Headline writers naturally love big numbers. A story flagged with “300,000 march for justice” grabs more attention than “12 rally downtown to protest mask requirements.”
Add in a bit of gore, lurid detail and shock value, and a sensational headline practically writes itself.
And with news media of all sorts seeking to maximize ad-click revenue from their online platforms, the race towards clickbait can be tempting. Even “serious” news outlets can’t always resist the drive to hook and land readers’ eyes on online ads.
So it’s not surprising that the recent heat wave in B.C. has resulted in a crop of colourfully worded internet candy. In particular, a University of British Columbia marine biologist’s report of heat-killed and rotting shellfish on Vancouver’s Kits Beach was a headline writer’s dream. It was, it could be said, a news gourmand’s story dished up, garnished and served up in all its reeking glory on a platter.
With a story like that, how could you not leverage all of the inherent shock, horror, disgust and key words to hook and land readers?
Even the CBC got into the action, with “More than a billion seashore animals may have cooked to death in B.C. heat wave, says UBC researcher.” The word “billion” alone would have snagged attention, but “cooked to death” nailed it. Referring to the researcher and the university kept it real, in effect saying “we’re not making this stuff up.”
In the days after the story broke, tracking how different news outlets added their own headline touches helped to leaven the dire news of the heat wave’s consequences. By changing this or that word, they de-emphasized and super-emphasized this or that. It also made the headlines their own, differentiating each from the other, almost identical billings.
“Crushing heat wave cooked shellfish alive”…. “Extreme heatwave baked sea creatures in their shells”…. “A Billion Seashore Animals Cooked Alive”…. “Heat Wave Is Broiling Billions of Marine Animals Alive”…. “1 Billion Sea Creatures Cooked to Death”….
This small sample takes us from “cooked to death” to “cooked alive” and from cooked to baked to broiled. It’s not just a heat wave or even an “extreme heat wave,” it’s a “crushing” heat wave.
For those with fond memories of high school English, the hard “k” sounds of “crushing” and “cooked” resonates with an appropriate consonance, recalling the sounds made when empty clam shells clack and clatter on your plate or when you crack open a crab claw.

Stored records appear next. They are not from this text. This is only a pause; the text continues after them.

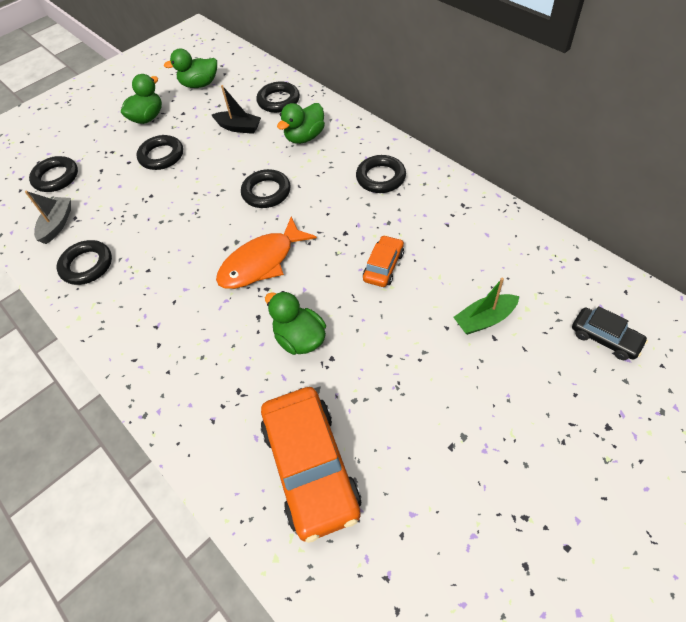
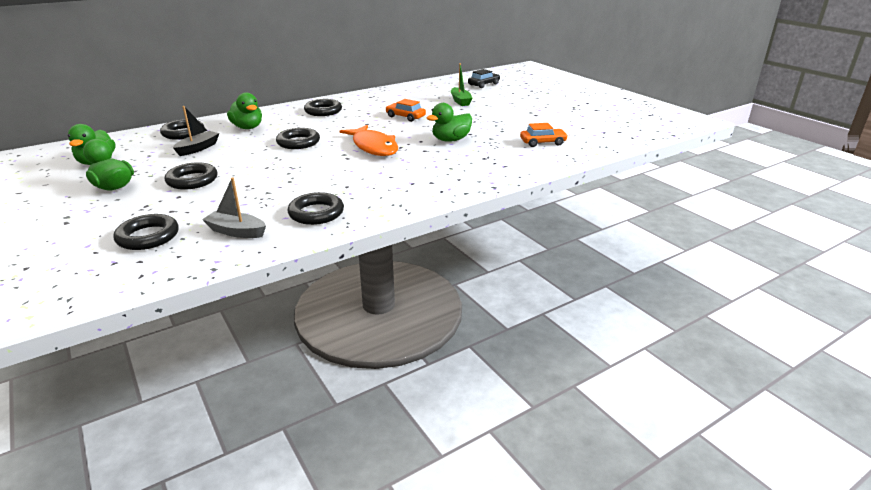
camera: 85 degrees left, 25 degrees down
(311, 467) = (542, 142): orange car -> orange car, size x0.51

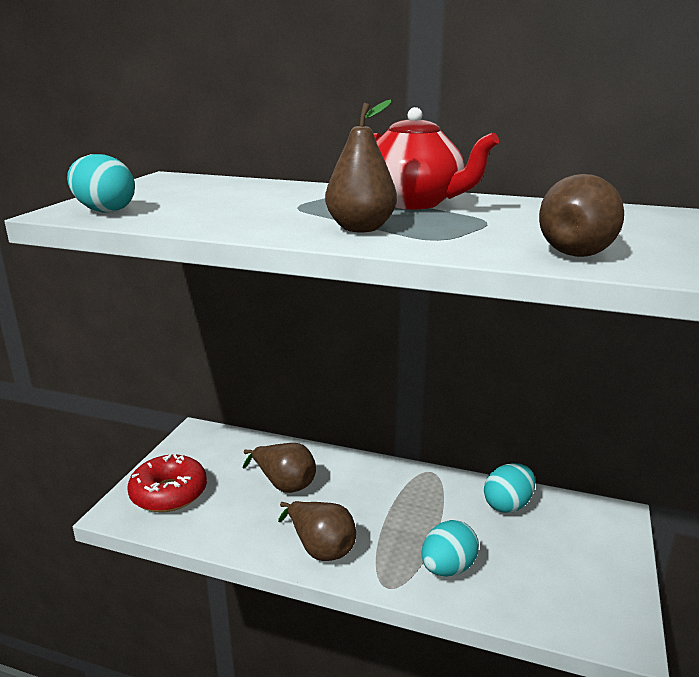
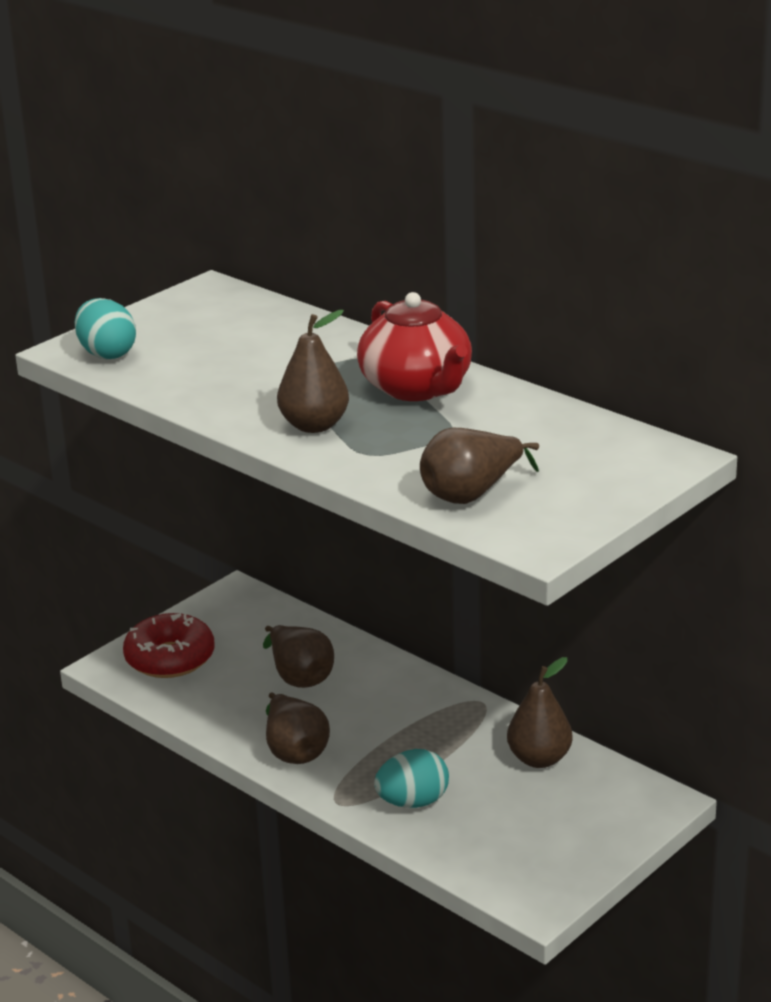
camera: 25 degrees right, 5 degrees up
(508, 505) = (539, 759): turquoise egg -> brown pear

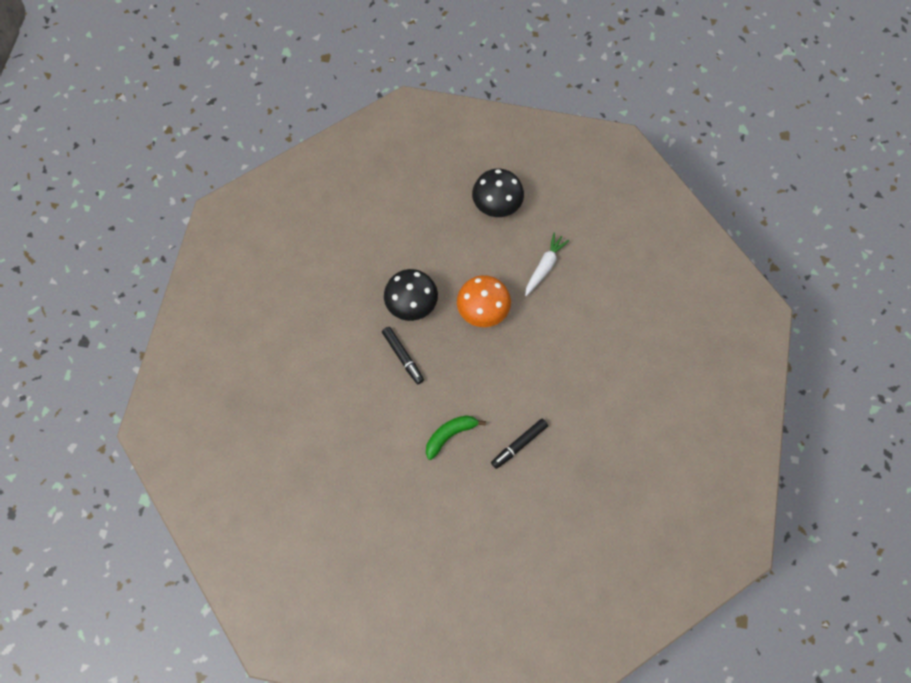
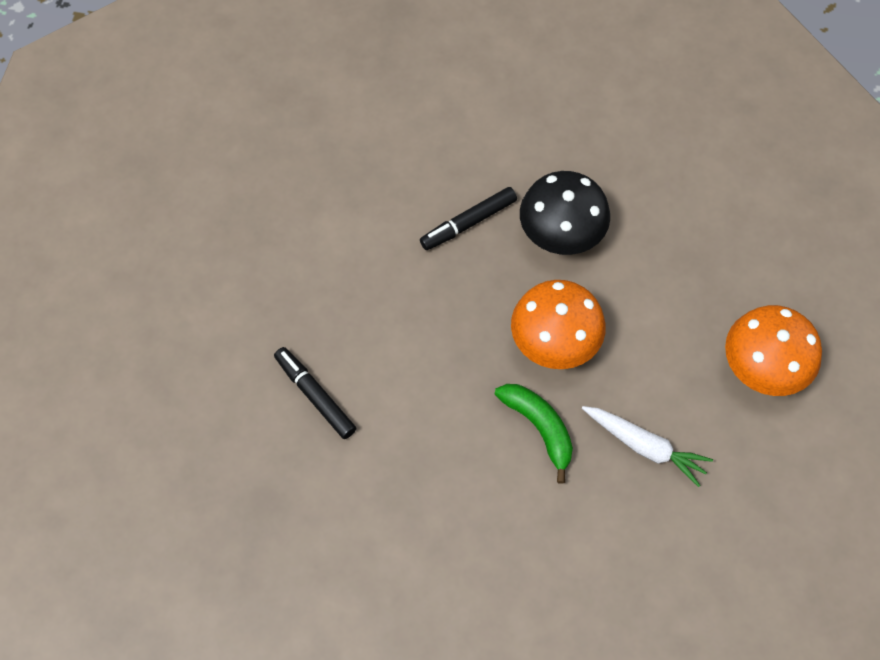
camera: 90 degrees right, 5 degrees down
(450, 435) = (335, 292): green banana -> green banana (539, 428)
(497, 205) = (763, 368): black mushroom -> orange mushroom

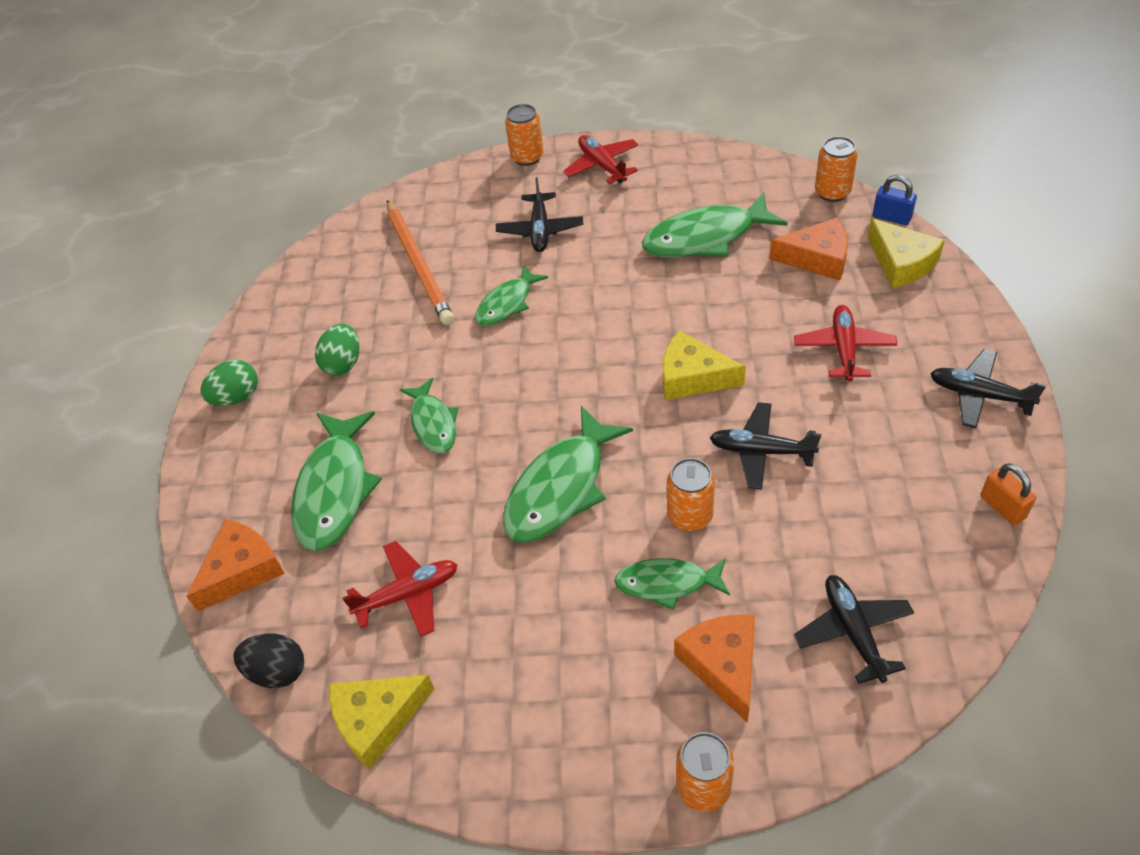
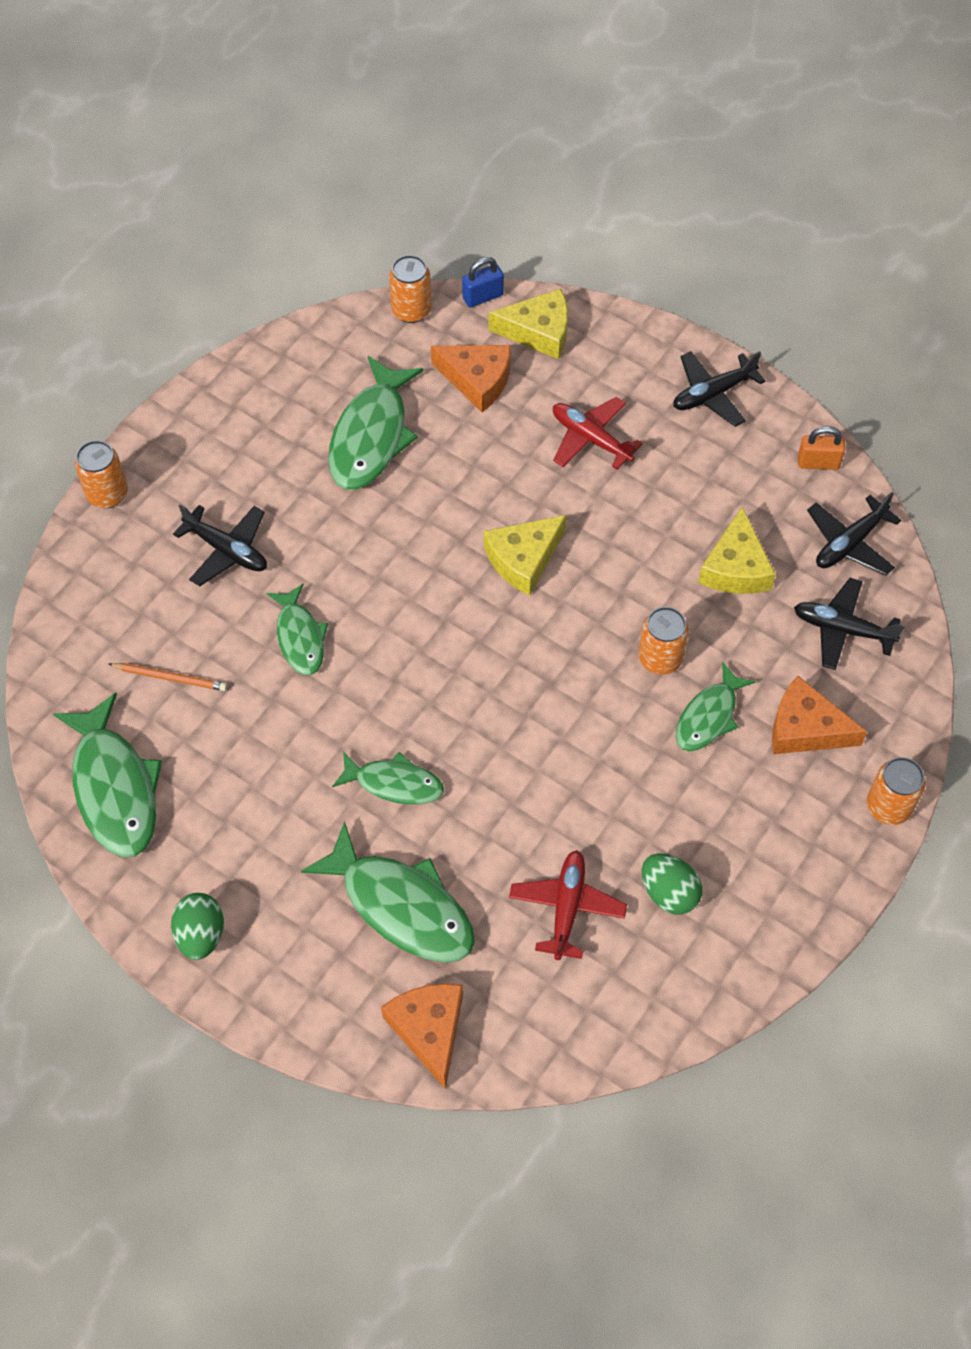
camera: 60 degrees left, 10 degrees up
(277, 671) = (564, 1051): black egg -> none
(343, 363) = (245, 817): green egg -> green egg (669, 893)
(377, 720) = (670, 996): yellow cheese -> yellow cheese (735, 567)
(419, 265) = (170, 678): orange pencil -> orange pencil, size x0.51
(560, 488) = (554, 729): green fish -> green fish (114, 788)
(602, 166) = (189, 444): red plane -> none
(761, 451) = (641, 568): black plane -> black plane (850, 543)
(817, 258) = (477, 380): orange cheese -> orange cheese turned 75 degrees clockwise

And why not take your lobster crackers and crab picks to pick the headline content apart too? “Cooked Alive”? “Baking … in their shells”? Ah, now this is only shocking when Mother Nature is the chef. When we’re the ones doing the cooking, it’s expected. If you go down to Fisherman’s Wharf and buy mussels, clams or oysters to cook at home, you’re buying living creatures, and yes, you’ll be cooking them alive, in their shells. The requirement to drop live lobsters and crabs into boiling salt water to cook them keeps many home cooks from considering them for dinner.
Now contrast the breathless banners with the Washington Post’s staid and measured “Heat wave killed marine wildlife en masse.” Here’s a news brand that spurned the free platter of flash-fried sensationalism. They’ve sent it back to the kitchen with a “No, thanks. We’ll have the prime rib instead,” taking no chances with norovirus, red tide, vibrio, or accusations of overstated melodrama from miss-cooked and badly refrigerated shellfish.
Or maybe they considered all the headlines already published and opted to differentiate themselves by tone instead of by choice of adjectives.
Not that the recent heat didn’t hammer other foods or most other plants and critters in B.C. Tragically, hundreds of people died. Pets perished. Chicken farmers spent the heat wave trying to cool barns to prevent their birds from dying, while dairy farmers scrambled to keep their cows as hydrated and cool as possible.
Wildlife rescue organizations took in dozens of animals, mainly juvenile birds of prey. Chilliwack’s Reptile Room reported the loss of hundreds of rodents and at least two snakes and eight geckos. Blueberry, raspberry and tree-fruit crops suffered — yet another financial hit for the province’s farmers. Forests and one community burned, with all the attendant tragic outcomes.
But other than an occasional headline referencing tree fruits being “cooked on the branch,” those stories didn’t tend to generate the same headline excesses.